Job item: Look at the data below and print exactly the lines from its first line through the line with "21,1,0.09250,0.12300,0,0,0.0*"; the pictures stay out of the copy.

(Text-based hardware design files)
========

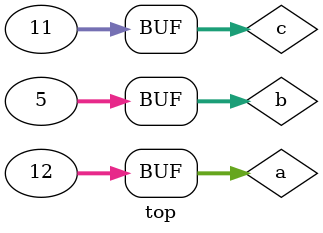
<source format=sv>
/*
:name: cond_op
:description: ?: operator test
:should_fail: 0
:tags: 11.4.11
*/
module top();

int a = 12;
int b = 5;
int c;

initial begin
	c = (a > b) ? 11 : 13;
end

endmodule

</source>
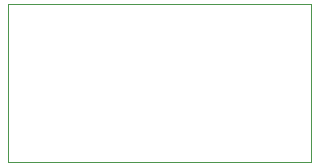
<source format=gbr>
%TF.GenerationSoftware,KiCad,Pcbnew,7.0.8*%
%TF.CreationDate,2024-07-17T00:02:23-04:00*%
%TF.ProjectId,AD5626_Breakout,41443536-3236-45f4-9272-65616b6f7574,rev?*%
%TF.SameCoordinates,Original*%
%TF.FileFunction,Profile,NP*%
%FSLAX46Y46*%
G04 Gerber Fmt 4.6, Leading zero omitted, Abs format (unit mm)*
G04 Created by KiCad (PCBNEW 7.0.8) date 2024-07-17 00:02:23*
%MOMM*%
%LPD*%
G01*
G04 APERTURE LIST*
%TA.AperFunction,Profile*%
%ADD10C,0.100000*%
%TD*%
G04 APERTURE END LIST*
D10*
X116320000Y-96540000D02*
X141980000Y-96540000D01*
X141980000Y-109950000D01*
X116320000Y-109950000D01*
X116320000Y-96540000D01*
M02*

</source>
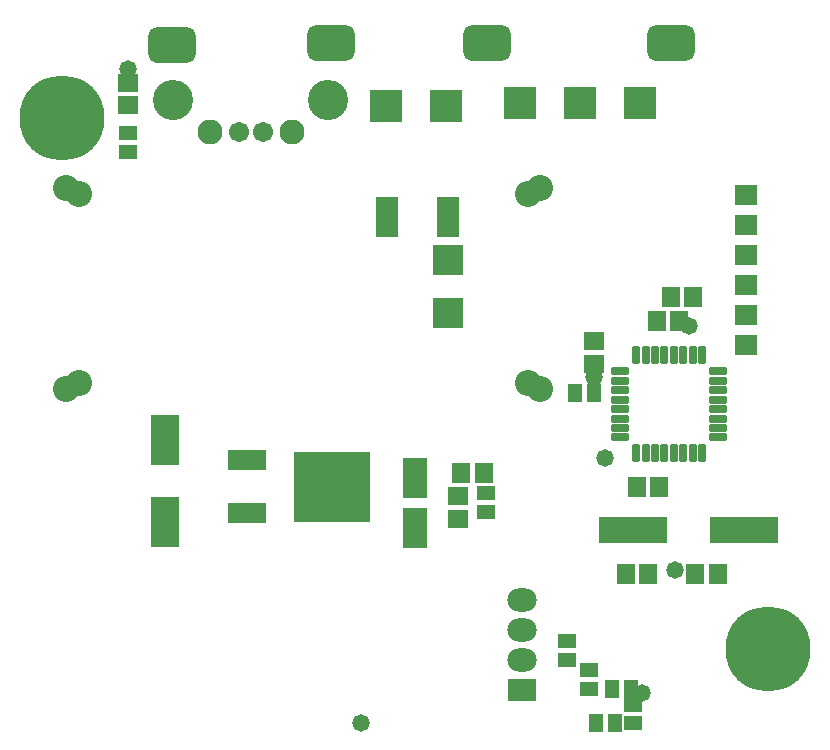
<source format=gts>
G04 Layer_Color=8388736*
%FSAX25Y25*%
%MOIN*%
G70*
G01*
G75*
%ADD55R,0.05918X0.04737*%
%ADD56R,0.04737X0.05918*%
%ADD57R,0.07887X0.13398*%
%ADD58R,0.06706X0.05918*%
%ADD59R,0.05918X0.06706*%
%ADD60R,0.25210X0.23635*%
%ADD61R,0.12611X0.07099*%
%ADD62R,0.06800X0.06800*%
%ADD63R,0.09855X0.09855*%
%ADD64R,0.07808X0.13398*%
%ADD65R,0.09461X0.16942*%
G04:AMPARAMS|DCode=66|XSize=28mil|YSize=61.15mil|CornerRadius=9mil|HoleSize=0mil|Usage=FLASHONLY|Rotation=90.000|XOffset=0mil|YOffset=0mil|HoleType=Round|Shape=RoundedRectangle|*
%AMROUNDEDRECTD66*
21,1,0.02800,0.04315,0,0,90.0*
21,1,0.01000,0.06115,0,0,90.0*
1,1,0.01800,0.02158,0.00500*
1,1,0.01800,0.02158,-0.00500*
1,1,0.01800,-0.02158,-0.00500*
1,1,0.01800,-0.02158,0.00500*
%
%ADD66ROUNDEDRECTD66*%
G04:AMPARAMS|DCode=67|XSize=28mil|YSize=61.15mil|CornerRadius=9mil|HoleSize=0mil|Usage=FLASHONLY|Rotation=180.000|XOffset=0mil|YOffset=0mil|HoleType=Round|Shape=RoundedRectangle|*
%AMROUNDEDRECTD67*
21,1,0.02800,0.04315,0,0,180.0*
21,1,0.01000,0.06115,0,0,180.0*
1,1,0.01800,-0.00500,0.02158*
1,1,0.01800,0.00500,0.02158*
1,1,0.01800,0.00500,-0.02158*
1,1,0.01800,-0.00500,-0.02158*
%
%ADD67ROUNDEDRECTD67*%
%ADD68R,0.22650X0.08871*%
G04:AMPARAMS|DCode=69|XSize=158mil|YSize=123mil|CornerRadius=32.75mil|HoleSize=0mil|Usage=FLASHONLY|Rotation=0.000|XOffset=0mil|YOffset=0mil|HoleType=Round|Shape=RoundedRectangle|*
%AMROUNDEDRECTD69*
21,1,0.15800,0.05750,0,0,0.0*
21,1,0.09250,0.12300,0,0,0.0*
1,1,0.06550,0.04625,-0.02875*
1,1,0.06550,-0.04625,-0.02875*
1,1,0.06550,-0.04625,0.02875*
1,1,0.06550,0.04625,0.02875*
%
%ADD69ROUNDEDRECTD69*%
%ADD70C,0.08674*%
%ADD71R,0.07800X0.06800*%
%ADD72C,0.06706*%
%ADD73C,0.13398*%
%ADD74C,0.08300*%
%ADD75R,0.10800X0.10800*%
%ADD76R,0.09800X0.07800*%
%ADD77O,0.09800X0.07800*%
%ADD78C,0.05800*%
%ADD79C,0.28359*%
D55*
X0308417Y0128827D02*
D03*
Y0122528D02*
D03*
X0259398Y0193122D02*
D03*
Y0199421D02*
D03*
X0140205Y0312906D02*
D03*
Y0319205D02*
D03*
X0286465Y0143713D02*
D03*
Y0150012D02*
D03*
X0293949Y0140342D02*
D03*
Y0134043D02*
D03*
D56*
X0296272Y0122689D02*
D03*
X0302571D02*
D03*
X0307862Y0133905D02*
D03*
X0301563D02*
D03*
X0295657Y0232823D02*
D03*
X0289358D02*
D03*
D57*
X0235761Y0187521D02*
D03*
Y0204321D02*
D03*
D58*
X0250161Y0198290D02*
D03*
Y0190809D02*
D03*
X0140209Y0328547D02*
D03*
Y0336028D02*
D03*
X0295618Y0249898D02*
D03*
X0295618Y0242417D02*
D03*
D59*
X0258756Y0205858D02*
D03*
X0251276D02*
D03*
X0321204Y0264577D02*
D03*
X0328684D02*
D03*
X0309890Y0201220D02*
D03*
X0317371D02*
D03*
X0316466Y0256728D02*
D03*
X0323947Y0256728D02*
D03*
X0329243Y0172491D02*
D03*
X0336724D02*
D03*
X0313702Y0172337D02*
D03*
X0306221Y0172337D02*
D03*
D60*
X0208261Y0201349D02*
D03*
D61*
X0179861Y0210328D02*
D03*
X0179961Y0192549D02*
D03*
D62*
X0208361Y0207249D02*
D03*
D63*
X0246987Y0277158D02*
D03*
Y0259442D02*
D03*
D64*
X0226400Y0291500D02*
D03*
X0246990D02*
D03*
D65*
X0152661Y0189784D02*
D03*
Y0216949D02*
D03*
D66*
X0336920Y0217869D02*
D03*
X0336920Y0221019D02*
D03*
Y0224168D02*
D03*
Y0227318D02*
D03*
Y0230467D02*
D03*
Y0233617D02*
D03*
X0336920Y0236767D02*
D03*
X0336920Y0239916D02*
D03*
X0304243D02*
D03*
Y0236767D02*
D03*
X0304243Y0233617D02*
D03*
Y0230467D02*
D03*
Y0227318D02*
D03*
Y0224168D02*
D03*
Y0221019D02*
D03*
X0304243Y0217869D02*
D03*
D67*
X0309558Y0212554D02*
D03*
X0312708D02*
D03*
X0315857D02*
D03*
X0319007D02*
D03*
X0322156Y0212554D02*
D03*
X0325306Y0212554D02*
D03*
X0328456Y0212554D02*
D03*
X0331605Y0212554D02*
D03*
Y0245231D02*
D03*
X0328456Y0245231D02*
D03*
X0325306D02*
D03*
X0322156D02*
D03*
X0319007D02*
D03*
X0315857D02*
D03*
X0312708D02*
D03*
X0309558D02*
D03*
D68*
X0308455Y0187099D02*
D03*
X0345455D02*
D03*
D69*
X0155020Y0348622D02*
D03*
X0207776Y0349410D02*
D03*
X0259744Y0349409D02*
D03*
X0321358D02*
D03*
D70*
X0123984Y0299102D02*
D03*
X0273484D02*
D03*
X0123984Y0236103D02*
D03*
X0273484D02*
D03*
X0277484Y0234103D02*
D03*
X0119484D02*
D03*
X0277484Y0301102D02*
D03*
X0119484D02*
D03*
D71*
X0346051Y0248700D02*
D03*
Y0258700D02*
D03*
Y0268700D02*
D03*
Y0278700D02*
D03*
Y0288700D02*
D03*
Y0298700D02*
D03*
D72*
X0177229Y0319569D02*
D03*
X0185103D02*
D03*
D73*
X0155300Y0330239D02*
D03*
X0207032D02*
D03*
D74*
X0167387Y0319569D02*
D03*
X0194946D02*
D03*
D75*
X0226318Y0328511D02*
D03*
X0246318D02*
D03*
X0270984Y0329298D02*
D03*
X0290984D02*
D03*
X0310984D02*
D03*
D76*
X0271421Y0133724D02*
D03*
D77*
Y0143724D02*
D03*
Y0153724D02*
D03*
Y0163724D02*
D03*
D78*
X0327165Y0254921D02*
D03*
X0299213Y0210925D02*
D03*
X0217815Y0122539D02*
D03*
X0311417Y0132776D02*
D03*
X0140157Y0340748D02*
D03*
X0295374Y0237992D02*
D03*
X0322516Y0173737D02*
D03*
X0215861Y0201349D02*
D03*
Y0208349D02*
D03*
X0201161D02*
D03*
X0207961D02*
D03*
X0201061Y0201349D02*
D03*
X0208461D02*
D03*
X0201161Y0194349D02*
D03*
X0208361D02*
D03*
X0215861D02*
D03*
D79*
X0118307Y0324410D02*
D03*
X0353386Y0147244D02*
D03*
M02*

</source>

========

Output of the task:
<source format=sv>
/*
:name: cond_op
:description: ?: operator test
:should_fail: 0
:tags: 11.4.11
*/
module top();

int a = 12;
int b = 5;
int c;

initial begin
	c = (a > b) ? 11 : 13;
end

endmodule

</source>
<source format=gbr>
%TF.GenerationSoftware,KiCad,Pcbnew,7.0.8*%
%TF.CreationDate,2024-07-17T00:02:23-04:00*%
%TF.ProjectId,AD5626_Breakout,41443536-3236-45f4-9272-65616b6f7574,rev?*%
%TF.SameCoordinates,Original*%
%TF.FileFunction,Profile,NP*%
%FSLAX46Y46*%
G04 Gerber Fmt 4.6, Leading zero omitted, Abs format (unit mm)*
G04 Created by KiCad (PCBNEW 7.0.8) date 2024-07-17 00:02:23*
%MOMM*%
%LPD*%
G01*
G04 APERTURE LIST*
%TA.AperFunction,Profile*%
%ADD10C,0.100000*%
%TD*%
G04 APERTURE END LIST*
D10*
X116320000Y-96540000D02*
X141980000Y-96540000D01*
X141980000Y-109950000D01*
X116320000Y-109950000D01*
X116320000Y-96540000D01*
M02*

</source>
<source format=gts>
G04 Layer_Color=8388736*
%FSAX25Y25*%
%MOIN*%
G70*
G01*
G75*
%ADD55R,0.05918X0.04737*%
%ADD56R,0.04737X0.05918*%
%ADD57R,0.07887X0.13398*%
%ADD58R,0.06706X0.05918*%
%ADD59R,0.05918X0.06706*%
%ADD60R,0.25210X0.23635*%
%ADD61R,0.12611X0.07099*%
%ADD62R,0.06800X0.06800*%
%ADD63R,0.09855X0.09855*%
%ADD64R,0.07808X0.13398*%
%ADD65R,0.09461X0.16942*%
G04:AMPARAMS|DCode=66|XSize=28mil|YSize=61.15mil|CornerRadius=9mil|HoleSize=0mil|Usage=FLASHONLY|Rotation=90.000|XOffset=0mil|YOffset=0mil|HoleType=Round|Shape=RoundedRectangle|*
%AMROUNDEDRECTD66*
21,1,0.02800,0.04315,0,0,90.0*
21,1,0.01000,0.06115,0,0,90.0*
1,1,0.01800,0.02158,0.00500*
1,1,0.01800,0.02158,-0.00500*
1,1,0.01800,-0.02158,-0.00500*
1,1,0.01800,-0.02158,0.00500*
%
%ADD66ROUNDEDRECTD66*%
G04:AMPARAMS|DCode=67|XSize=28mil|YSize=61.15mil|CornerRadius=9mil|HoleSize=0mil|Usage=FLASHONLY|Rotation=180.000|XOffset=0mil|YOffset=0mil|HoleType=Round|Shape=RoundedRectangle|*
%AMROUNDEDRECTD67*
21,1,0.02800,0.04315,0,0,180.0*
21,1,0.01000,0.06115,0,0,180.0*
1,1,0.01800,-0.00500,0.02158*
1,1,0.01800,0.00500,0.02158*
1,1,0.01800,0.00500,-0.02158*
1,1,0.01800,-0.00500,-0.02158*
%
%ADD67ROUNDEDRECTD67*%
%ADD68R,0.22650X0.08871*%
G04:AMPARAMS|DCode=69|XSize=158mil|YSize=123mil|CornerRadius=32.75mil|HoleSize=0mil|Usage=FLASHONLY|Rotation=0.000|XOffset=0mil|YOffset=0mil|HoleType=Round|Shape=RoundedRectangle|*
%AMROUNDEDRECTD69*
21,1,0.15800,0.05750,0,0,0.0*
21,1,0.09250,0.12300,0,0,0.0*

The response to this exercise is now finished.